À partir de ce mois, par contre, la BCE entamera ses premiers achats de titres industriels, à l’exception de titres bancaires. Leur acceptation répondra aux mêmes critères. Raison pour laquelle le rendement de ces titres dégringole à toute vitesse actuellement. Bientôt, ces titres-là seront à leur tour exclus du système. La BCE ne peut toutefois pas assouplir davantage sa politique. Le Japon sert de référence dans ce domaine. Et tout comme la Fed, la BCE n’ose pas prendre un autre chemin. Elle attend avec anxiété le résultat du Brexit.
Recul de la livre GBP
Depuis que les sondages donnent de nouveau l’avantage aux partisans du Brexit, la livre (GBP) a plongé sur le marché des changes. Elle a perdu 1,35% face à l’EUR. L’USD a pour sa part terminé quasiment inchangé, alors que le yen (JPY) a bondi de 0,8% en avant. Les devises liées aux matières premières ont bien résisté, hormis le rouble (RUB) qui a cédé 1,5%, et le peso mexicain (MXN) qui a abandonné 1%.

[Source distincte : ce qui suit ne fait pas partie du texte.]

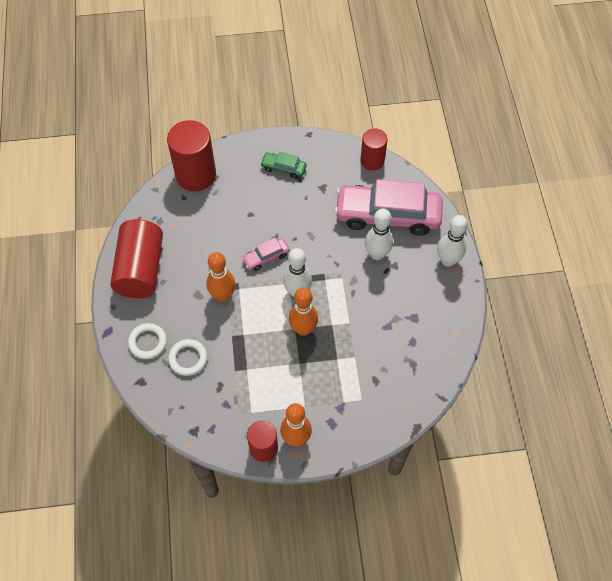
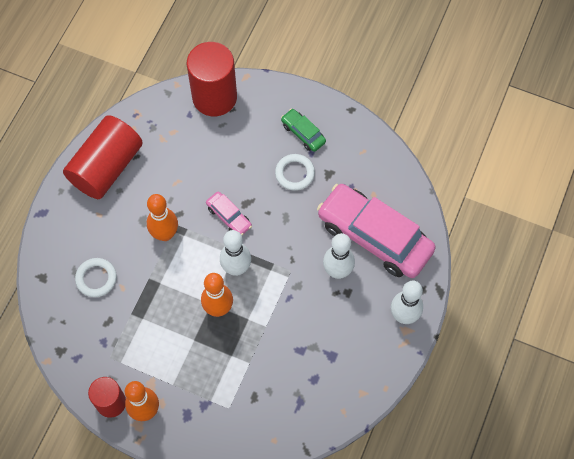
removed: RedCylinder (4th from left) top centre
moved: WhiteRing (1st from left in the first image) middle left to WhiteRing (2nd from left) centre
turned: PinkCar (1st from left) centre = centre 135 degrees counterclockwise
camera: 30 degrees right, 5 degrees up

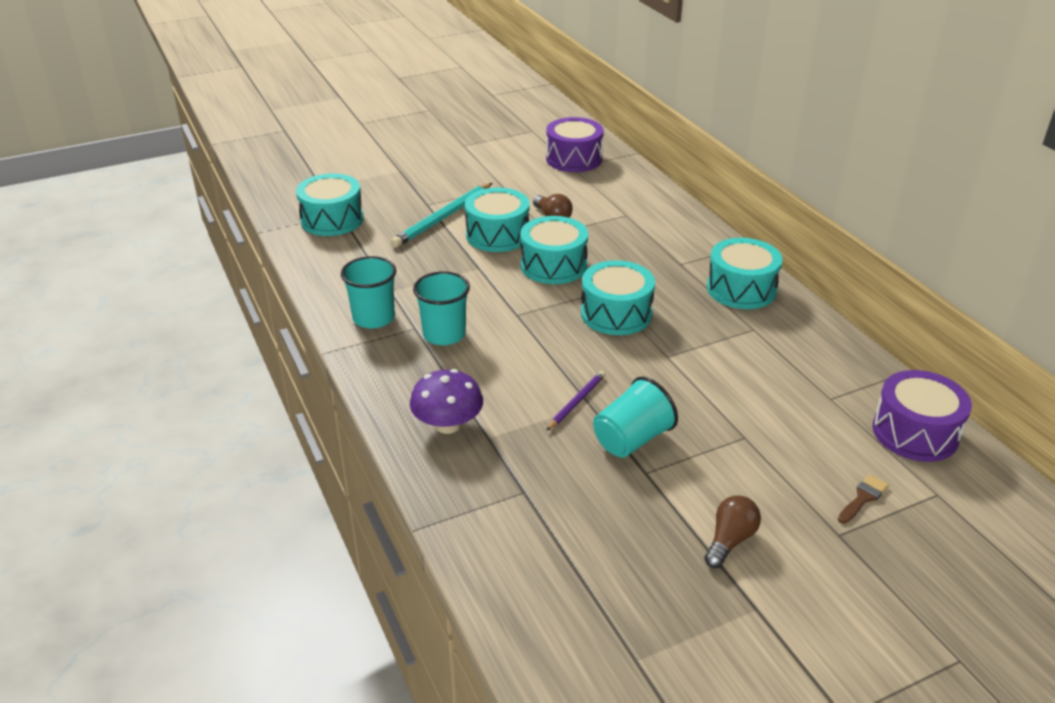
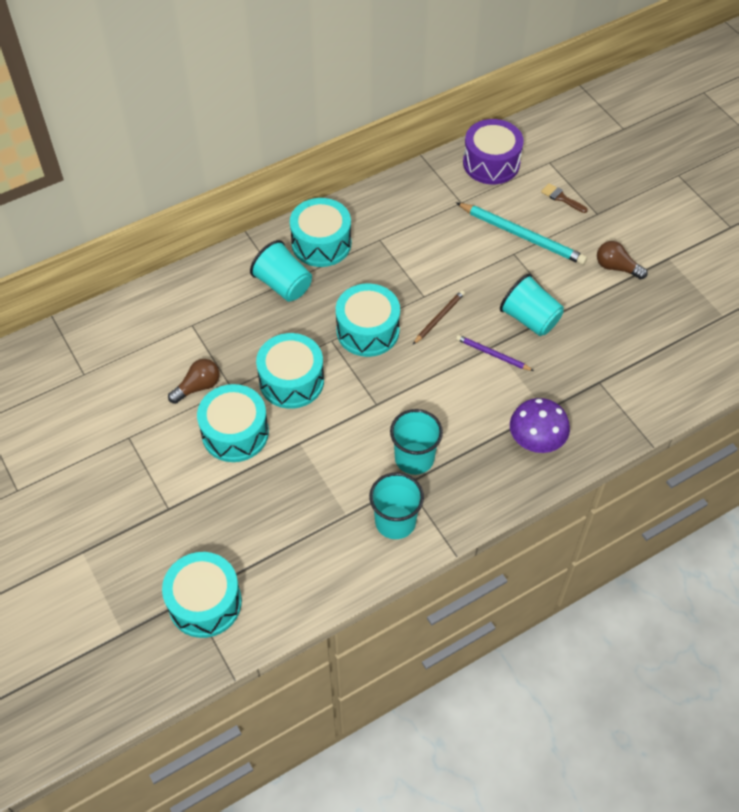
removed: PurpleDrum (1st from left) top centre
added: TurquoiseCup (1st from left) centre; BrownPencil centre
moved: TurquoisePencil top centre to top right
camera: 95 degrees left, 20 degrees up

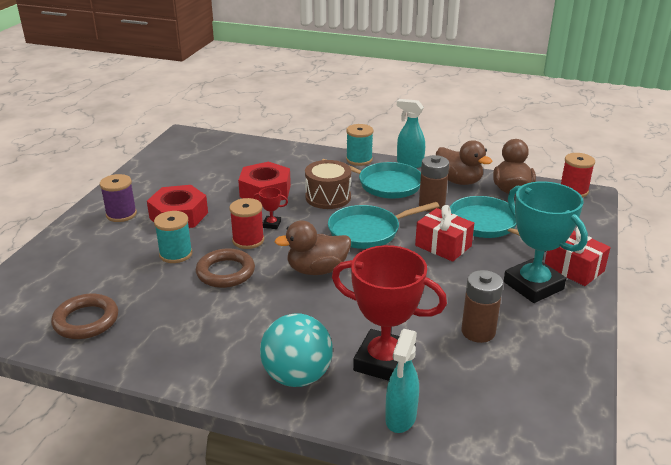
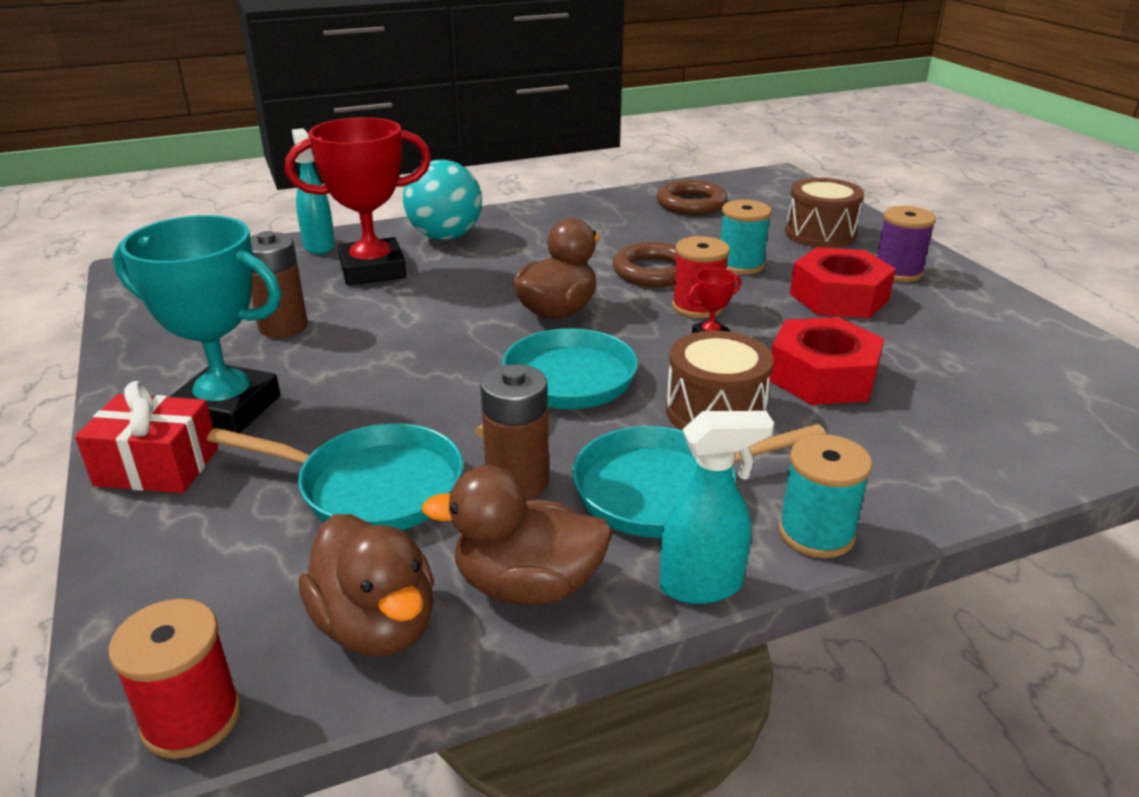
removed: RedGift (1st from left) centre
added: BrownDrum (2nd from left) top right
camera: 140 degrees right, 0 degrees up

La demande de titres de très longue durée a dominé le marché des capitaux. Les cours ont grimpé partout. En EUR, ce sont les souveraines qui en ont le plus profité. Il est clair que les institutionnels sont à la chasse de titres offrant encore un rendement positif. Les titres bancaires ont quelque peu souffert, et ce dans toutes les devises. La tendance était néanmoins bien orientée. On comptait en moyenne trois titres à la hausse pour un à la baisse. Les courbes de rendement se sont tassées partout, avec une baisse plus prononcée sur la branche à long terme.
Pour les fortunés
Les émissions de grande envergure dominent toujours le marché primaire. La société pharmaceutique néerlandaise Mylan (BBB-) en est un exemple: elle a lancé quatre émissions pour un total de 6,5milliards USD. Leurs conditions sont techniquement correctes. Les quatre émissions ont été bien accueillies et cotent déjà au-dessus de leur prix de souscription sur le marché gris. C’est la plus longue de la série qui rencontre le plus de succès. Elle s’échange déjà à 100,77%.
La société immobilière française Icade (BBB+), une filiale de la Caisse des Dépôts, lance un emprunt à 10ans en EUR qui rencontre pas mal de succès. Le titre cote déjà à 101,23% sur le marché gris. L’émission du Français Autoroutes Paris-Rhin-Rhône (BBB+) court une demi-année de moins que la précédente et rapporte 0,5% de moins. Malgré cela, le titre s’échange déjà au-dessus du pair (100%) sur le marché gris. Il est dommage que ces émissions s’adressent exclusivement aux plus fortunés d’entre nous. Les émissions bancaires dans leur ensemble sont déconseillées.